• RAW DATA:
---------------
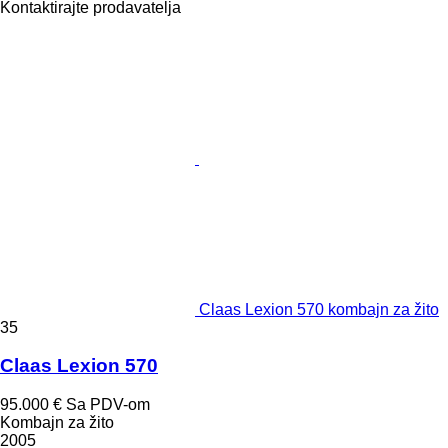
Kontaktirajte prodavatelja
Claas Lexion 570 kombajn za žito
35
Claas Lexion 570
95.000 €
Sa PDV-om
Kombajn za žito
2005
---------------
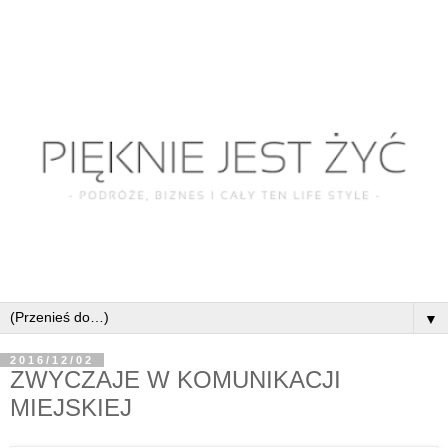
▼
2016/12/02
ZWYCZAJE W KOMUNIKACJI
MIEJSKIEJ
---------------
• WHAT THIS TASK INVOLVES: If a line in the records above has the word "Claas", copy it out.

• WRITTEN SOLUTION:
Claas Lexion 570 kombajn za žito
Claas Lexion 570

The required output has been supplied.